The raises, which include an immediate increase to a minimum starting salary of $18 to $21 an hour, are designed to help employees deal with persistent inflation, and to help the company attract and retain top talent, lessening employee turnover.
Some salaried workers will receive increased merit raises as well.
In some cases, workers will be getting an immediate raise of 60%. The raises apply to 95 job classifications, including cooks, housekeepers, front desk clerks, security workers and cage cashiers.
"We looked at all the starting salaries of all our (front) line employees, certainly recognizing the economic conditions that have been going on," said Jim Allen, the company's chairman and CEO. "We just wanted to do something to really help out and show appreciation to our employees. We're trying to find the highest quality employees, thanking them for their efforts and recognizing that with compensation."
Hard Rock said the raises will go to half its U.S. workforce.
"It will give Hard Rock a competitive advantage at a time when labor is relatively tight," said David Schwartz, a gambling historian at the University of Nevada, Las Vegas. "The service industry may be at a crossroads, and raising pay is one way to attract excellent employees."

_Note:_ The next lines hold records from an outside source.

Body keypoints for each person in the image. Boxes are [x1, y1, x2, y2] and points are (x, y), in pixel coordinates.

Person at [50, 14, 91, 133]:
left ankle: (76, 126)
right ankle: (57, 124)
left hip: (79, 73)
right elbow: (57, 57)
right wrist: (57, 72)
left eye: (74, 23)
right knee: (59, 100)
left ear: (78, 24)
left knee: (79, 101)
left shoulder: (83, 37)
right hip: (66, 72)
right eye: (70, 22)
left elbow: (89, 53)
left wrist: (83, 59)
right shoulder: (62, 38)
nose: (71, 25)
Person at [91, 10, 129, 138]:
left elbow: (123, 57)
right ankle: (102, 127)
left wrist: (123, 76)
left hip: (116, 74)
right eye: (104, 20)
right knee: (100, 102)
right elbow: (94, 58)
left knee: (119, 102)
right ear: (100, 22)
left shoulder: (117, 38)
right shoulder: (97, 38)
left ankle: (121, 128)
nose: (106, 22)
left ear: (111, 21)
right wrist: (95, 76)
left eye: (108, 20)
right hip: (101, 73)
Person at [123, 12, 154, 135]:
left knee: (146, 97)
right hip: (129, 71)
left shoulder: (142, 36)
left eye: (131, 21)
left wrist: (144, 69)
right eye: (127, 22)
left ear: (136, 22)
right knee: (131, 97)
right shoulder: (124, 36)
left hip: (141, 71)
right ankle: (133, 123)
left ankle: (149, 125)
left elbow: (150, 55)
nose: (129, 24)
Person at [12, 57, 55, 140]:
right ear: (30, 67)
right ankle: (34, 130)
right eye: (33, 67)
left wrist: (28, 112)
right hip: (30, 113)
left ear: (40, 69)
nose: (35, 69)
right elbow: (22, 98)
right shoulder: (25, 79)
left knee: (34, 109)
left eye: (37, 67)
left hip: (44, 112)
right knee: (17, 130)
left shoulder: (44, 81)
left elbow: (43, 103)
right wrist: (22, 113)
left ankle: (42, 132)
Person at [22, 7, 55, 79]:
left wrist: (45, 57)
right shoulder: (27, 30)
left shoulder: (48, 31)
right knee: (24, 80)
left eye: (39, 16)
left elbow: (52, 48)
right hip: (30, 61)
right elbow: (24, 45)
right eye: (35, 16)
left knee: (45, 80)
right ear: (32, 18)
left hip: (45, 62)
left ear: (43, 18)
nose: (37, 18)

It comes as wages in the casino industry, as in many others, are increasing due to several factors including a shortage of workers and rising salaries in other fields that are luring casino workers.

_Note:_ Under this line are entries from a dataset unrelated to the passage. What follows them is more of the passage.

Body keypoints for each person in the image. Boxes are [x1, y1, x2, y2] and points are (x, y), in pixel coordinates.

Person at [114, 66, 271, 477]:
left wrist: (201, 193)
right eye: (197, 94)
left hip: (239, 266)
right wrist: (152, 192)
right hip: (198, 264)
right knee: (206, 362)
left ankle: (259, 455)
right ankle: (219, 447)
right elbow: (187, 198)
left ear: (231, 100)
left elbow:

File: A sign welcomes people May 11, 2004 during the grand opening for the Seminole Hard Rock Hotel and Casino in Hollywood, Florida. (Photo by Joe Raedle/Getty Images)
In July, the main casino workers union in Atlantic City reached what it termed an "historic" contract with the city's nine casinos, providing for the largest salary increases ever granted in a casino pact in New Jersey. It provides for an $18 hourly starting rate, and classifications such as housekeeping will earn $22 an hour in the fourth year of the deal.

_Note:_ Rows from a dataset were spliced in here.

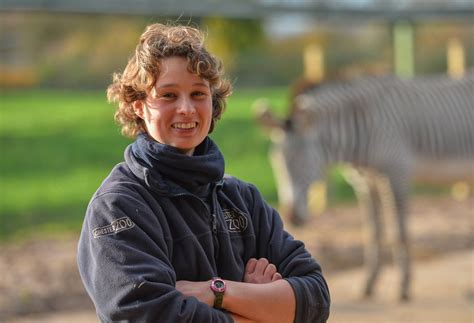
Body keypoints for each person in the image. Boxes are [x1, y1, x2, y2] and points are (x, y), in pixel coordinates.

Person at [77, 22, 330, 323]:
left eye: (198, 93)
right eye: (168, 95)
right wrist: (261, 308)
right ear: (139, 107)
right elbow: (150, 315)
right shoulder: (116, 207)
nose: (186, 108)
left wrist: (218, 292)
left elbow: (315, 299)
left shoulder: (243, 200)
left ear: (214, 101)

Bob McDevitt, president of Local 54 of the Unite Here union that negotiated the Atlantic City contract, said Hard Rock's setting of a national salary scale "is a great move."
"It's going to have a big impact everywhere they operate," he said.
Representatives of several other national casino companies did not respond to inquiries Monday about their pay rates.
The $18 hourly starting salary announced Monday by Hard Rock is 2 1/2 times the federal minimum wage of $7.25 an hour, and exceeds the local minimum wage in every state in which the company operates, Allen said.
An entry-level worker in Florida, for example, will receive an immediate pay increase of $8 to $11 an hour above the state’s $10 an hour minimum wage. The hourly rate increase equates to more than $16,000 per year.
In Atlantic City, an entry-level hire will receive up to $6 an hour above the state’s $13 an hour minimum wage. That equates to an annual raise of more than $10,000, going from $27,040 to $37,440, the company said.
Hard Rock is owned by the Seminole Indian tribe of Florida. It has 265 locations in 70 countries.